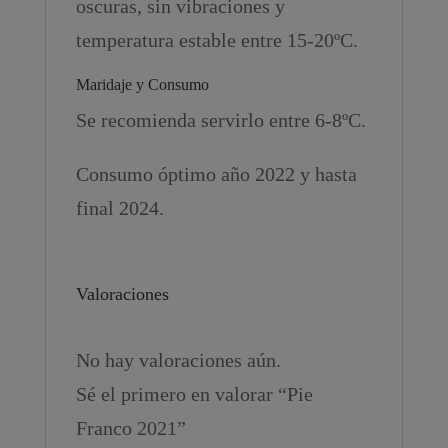
oscuras, sin vibraciones y
temperatura estable entre 15-20ºC.
Maridaje y Consumo
Se recomienda servirlo entre 6-8ºC.
Consumo óptimo año 2022 y hasta
final 2024.
Valoraciones
No hay valoraciones aún.
Sé el primero en valorar “Pie
Franco 2021”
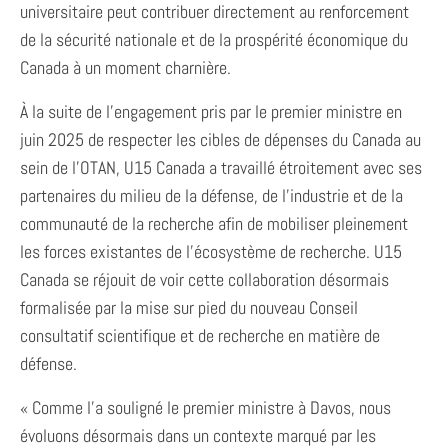
universitaire peut contribuer directement au renforcement
de la sécurité nationale et de la prospérité économique du
Canada à un moment charnière.
À la suite de l’engagement pris par le premier ministre en
juin 2025 de respecter les cibles de dépenses du Canada au
sein de l’OTAN, U15 Canada a travaillé étroitement avec ses
partenaires du milieu de la défense, de l’industrie et de la
communauté de la recherche afin de mobiliser pleinement
les forces existantes de l’écosystème de recherche. U15
Canada se réjouit de voir cette collaboration désormais
formalisée par la mise sur pied du nouveau Conseil
consultatif scientifique et de recherche en matière de
défense.
« Comme l’a souligné le premier ministre à Davos, nous
évoluons désormais dans un contexte marqué par les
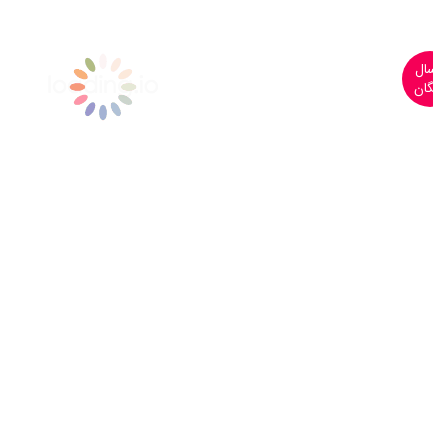
ارسال
رایگان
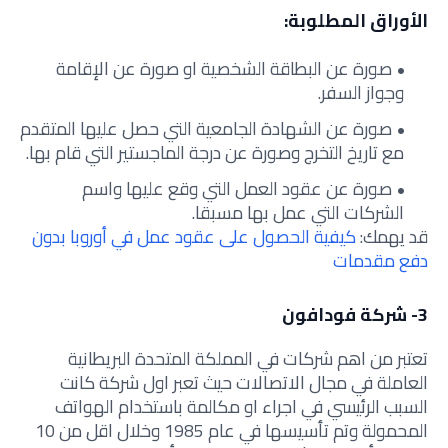
الأوراق المطلوبة:
صورة عن البطاقة الشخصية او صورة عن الإقامة
وجواز السفر.
صورة عن الشهادة الجامعية التي حصل عليها المتقدم
مع تاريخ التخرج وصورة عن درجة الماجستير التي قام بها.
صورة عن عقود العمل التي وقع عليها واسم
الشركات التي عمل بها مسبقا.
قد يهمك:
كيفية الحصول على عقود عمل في أوروبا بدون
دفع مقدمات
3- شركة فودافون
تعتبر من اهم شركات في المملكة المتحدة البريطانية
العاملة في مجال الاتصالات حيث تعبر اول شركة كانت
السبب الرئيسي في اجراء او مكالمة باستخدام الهواتف
المحمولة وتم تأسيسها في عام 1985 وخلال اقل من 10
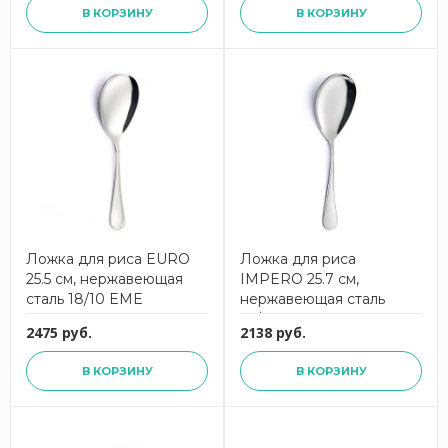
В КОРЗИНУ
В КОРЗИНУ
Ложка для риса EURO
Ложка для риса
25.5 см, нержавеющая
IMPERO 25.7 см,
сталь 18/10 EME
нержавеющая сталь
18/10 EME
2475 руб.
2138 руб.
В КОРЗИНУ
В КОРЗИНУ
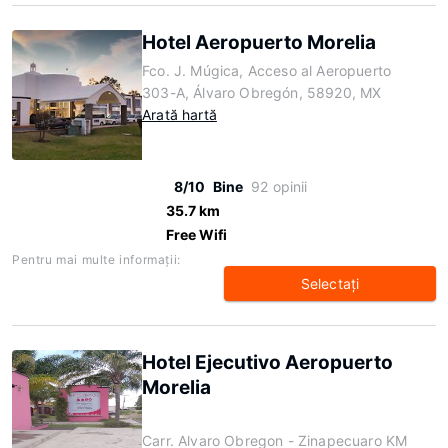
Hotel Aeropuerto Morelia
Fco. J. Múgica, Acceso al Aeropuerto
303-A, Álvaro Obregón, 58920, MX
Arată hartă
8/10
Bine
92 opinii
35.7 km
Free Wifi
Pentru mai multe informaţii:
Selectaţi
Hotel Ejecutivo Aeropuerto
Morelia
Carr. Alvaro Obregon - Zinapecuaro KM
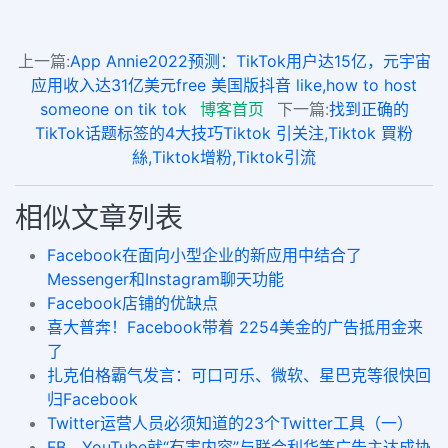
上一篇:
App Annie2022预测：TikTok用户达15亿，元宇宙
应用收入达31亿美元free 美国版抖音 like,how to host
someone on tik tok
博客首页
下一篇:
找到正确的
TikTok话题标签的4大技巧Tiktok 引关注,Tiktok 買粉
絲,Tiktok增粉,Tiktok引流
相似文章列表
Facebook在面向小型企业的新应用中结合了
Messenger和Instagram聊天功能
Facebook店铺的优缺点
喜大普奔！Facebook带着 2254美金的广告抵用金来
了
扎克伯格霸气发言：可口可乐、微软、星巴克等很快回
归Facebook
Twitter运营人员必须知道的23个Twitter工具（一）
FB、YouTube就“有害内容”与联合利华等广告主达成协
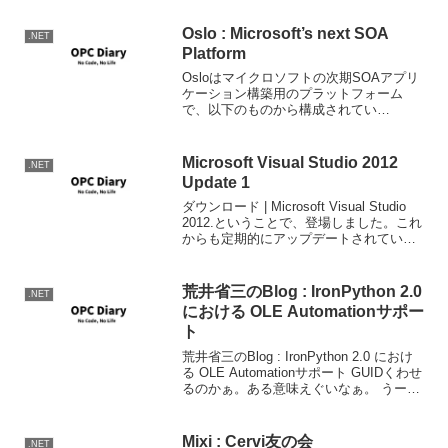
Oslo : Microsoft’s next SOA
.NET
Platform
Osloはマイクロソフトの次期SOAアプリ
ケーション構築用のプラットフォーム
で、以下のものから構成されてい
る。.NET Framework 4.0Biztalk Server
V6Biztalk ServiceVisual Studio "...
Microsoft Visual Studio 2012
.NET
Update 1
ダウンロード | Microsoft Visual Studio
2012.ということで、登場しました。これ
からも定期的にアップデートされていく
はずです。ソマセガの記事：ではインス
トールしましょう。ダウンロードページ
からインストーラーをダウ...
荒井省三のBlog : IronPython 2.0
.NET
における OLE Automationサポー
ト
荒井省三のBlog : IronPython 2.0 におけ
る OLE Automationサポート GUIDくわせ
るのかぁ。ある意味えぐいなぁ。 うーん
Quit()のタイミングでWord閉じるのはい
いけど、その段階でCOMのリリースはさ
れ...
Mixi : Cervi友の会
.NET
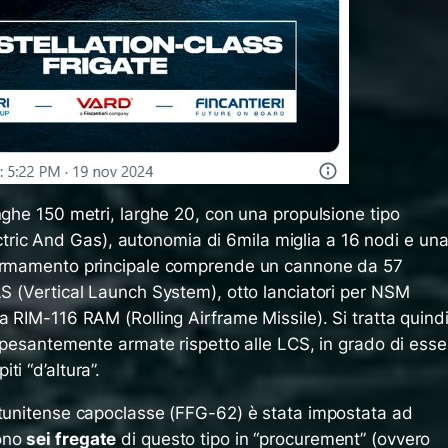
nghe 150 metri, larghe 20, con una propulsione tipo
tric And Gas
), autonomia di 6mila miglia a 16 nodi e un
’armamento principale comprende un cannone da 57
LS (
Vertical Launch System
), otto lanciatori per NSM
ma RIM-116 RAM (
Rolling Airframe Missile
). Si tratta quind
ù pesantemente armate rispetto alle LCS, in grado di esse
i “d’altura”.
atunitense capoclasse (FFG-62) è stata impostata ad
sono
sei fregate
di questo tipo in “
procurement
” (ovvero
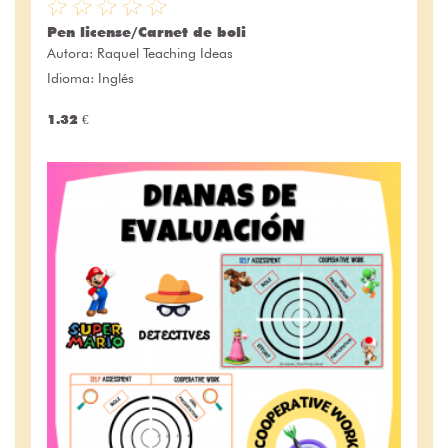
Pen license/Carnet de boli
Autora:
Raquel Teaching Ideas
Idioma: Inglés
1.32 €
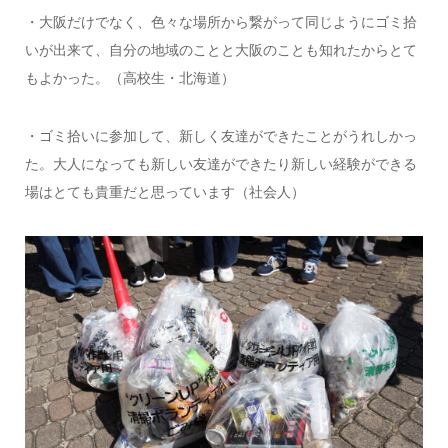
・大阪だけでなく、色々な場所から繋がって同じようにゴミ拾
いが出来て、自分の地域のことと大阪のことも知れたからとて
もよかった。（高校生・北海道）
・ゴミ拾いに参加して、新しく友達ができたことがうれしかっ
た。大人になっても新しい友達ができたり新しい経験ができる
場はとても貴重だと思っています（社会人）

-------

§ **Task details**
Write out every line above exactly, minus images.

§ **Answer area**
oscuras, sin vibraciones y
temperatura estable entre 15-20ºC.
Maridaje y Consumo
Se recomienda servirlo entre 6-8ºC.
Consumo óptimo año 2022 y hasta
final 2024.
Valoraciones
No hay valoraciones aún.
Sé el primero en valorar “Pie
Franco 2021”
universitaire peut contribuer directement au renforcement
de la sécurité nationale et de la prospérité économique du
Canada à un moment charnière.
À la suite de l’engagement pris par le premier ministre en
juin 2025 de respecter les cibles de dépenses du Canada au
sein de l’OTAN, U15 Canada a travaillé étroitement avec ses
partenaires du milieu de la défense, de l’industrie et de la
communauté de la recherche afin de mobiliser pleinement
les forces existantes de l’écosystème de recherche. U15
Canada se réjouit de voir cette collaboration désormais
formalisée par la mise sur pied du nouveau Conseil
consultatif scientifique et de recherche en matière de
défense.
« Comme l’a souligné le premier ministre à Davos, nous
évoluons désormais dans un contexte marqué par les
ارسال
رایگان
الأوراق المطلوبة:
صورة عن البطاقة الشخصية او صورة عن الإقامة
وجواز السفر.
صورة عن الشهادة الجامعية التي حصل عليها المتقدم
مع تاريخ التخرج وصورة عن درجة الماجستير التي قام بها.
صورة عن عقود العمل التي وقع عليها واسم
الشركات التي عمل بها مسبقا.
قد يهمك:
كيفية الحصول على عقود عمل في أوروبا بدون
دفع مقدمات
3- شركة فودافون
تعتبر من اهم شركات في المملكة المتحدة البريطانية
العاملة في مجال الاتصالات حيث تعبر اول شركة كانت
السبب الرئيسي في اجراء او مكالمة باستخدام الهواتف
المحمولة وتم تأسيسها في عام 1985 وخلال اقل من 10
В КОРЗИНУ
В КОРЗИНУ
Ложка для риса EURO
Ложка для риса
25.5 см, нержавеющая
IMPERO 25.7 см,
сталь 18/10 EME
нержавеющая сталь
18/10 EME
2475 руб.
2138 руб.
В КОРЗИНУ
В КОРЗИНУ
Hotel Aeropuerto Morelia
Fco. J. Múgica, Acceso al Aeropuerto
303-A, Álvaro Obregón, 58920, MX
Arată hartă
8/10
Bine
92 opinii
35.7 km
Free Wifi
Pentru mai multe informaţii:
Selectaţi
Hotel Ejecutivo Aeropuerto
Morelia
Carr. Alvaro Obregon - Zinapecuaro KM
上一篇:
App Annie2022预测：TikTok用户达15亿，元宇宙
应用收入达31亿美元free 美国版抖音 like,how to host
someone on tik tok
博客首页
下一篇:
找到正确的
TikTok话题标签的4大技巧Tiktok 引关注,Tiktok 買粉
絲,Tiktok增粉,Tiktok引流
相似文章列表
Facebook在面向小型企业的新应用中结合了
Messenger和Instagram聊天功能
Facebook店铺的优缺点
喜大普奔！Facebook带着 2254美金的广告抵用金来
了
扎克伯格霸气发言：可口可乐、微软、星巴克等很快回
归Facebook
Twitter运营人员必须知道的23个Twitter工具（一）
FB、YouTube就“有害内容”与联合利华等广告主达成协
Oslo : Microsoft’s next SOA
.NET
Platform
Osloはマイクロソフトの次期SOAアプリ
ケーション構築用のプラットフォーム
で、以下のものから構成されてい
る。.NET Framework 4.0Biztalk Server
V6Biztalk ServiceVisual Studio "...
Microsoft Visual Studio 2012
.NET
Update 1
ダウンロード | Microsoft Visual Studio
2012.ということで、登場しました。これ
からも定期的にアップデートされていく
はずです。ソマセガの記事：ではインス
トールしましょう。ダウンロードページ
からインストーラーをダウ...
荒井省三のBlog : IronPython 2.0
.NET
における OLE Automationサポー
ト
荒井省三のBlog : IronPython 2.0 におけ
る OLE Automationサポート GUIDくわせ
るのかぁ。ある意味えぐいなぁ。 うーん
Quit()のタイミングでWord閉じるのはい
いけど、その段階でCOMのリリースはさ
れ...
Mixi : Cervi友の会
.NET
nghe 150 metri, larghe 20, con una propulsione tipo
tric And Gas
), autonomia di 6mila miglia a 16 nodi e un
’armamento principale comprende un cannone da 57
LS (
Vertical Launch System
), otto lanciatori per NSM
ma RIM-116 RAM (
Rolling Airframe Missile
). Si tratta quind
ù pesantemente armate rispetto alle LCS, in grado di esse
i “d’altura”.
atunitense capoclasse (FFG-62) è stata impostata ad
sono
sei fregate
di questo tipo in “
procurement
” (ovvero
Pen license/Carnet de boli
Autora:
Raquel Teaching Ideas
Idioma: Inglés
1.32 €
・大阪だけでなく、色々な場所から繋がって同じようにゴミ拾
いが出来て、自分の地域のことと大阪のことも知れたからとて
もよかった。（高校生・北海道）
・ゴミ拾いに参加して、新しく友達ができたことがうれしかっ
た。大人になっても新しい友達ができたり新しい経験ができる
場はとても貴重だと思っています（社会人）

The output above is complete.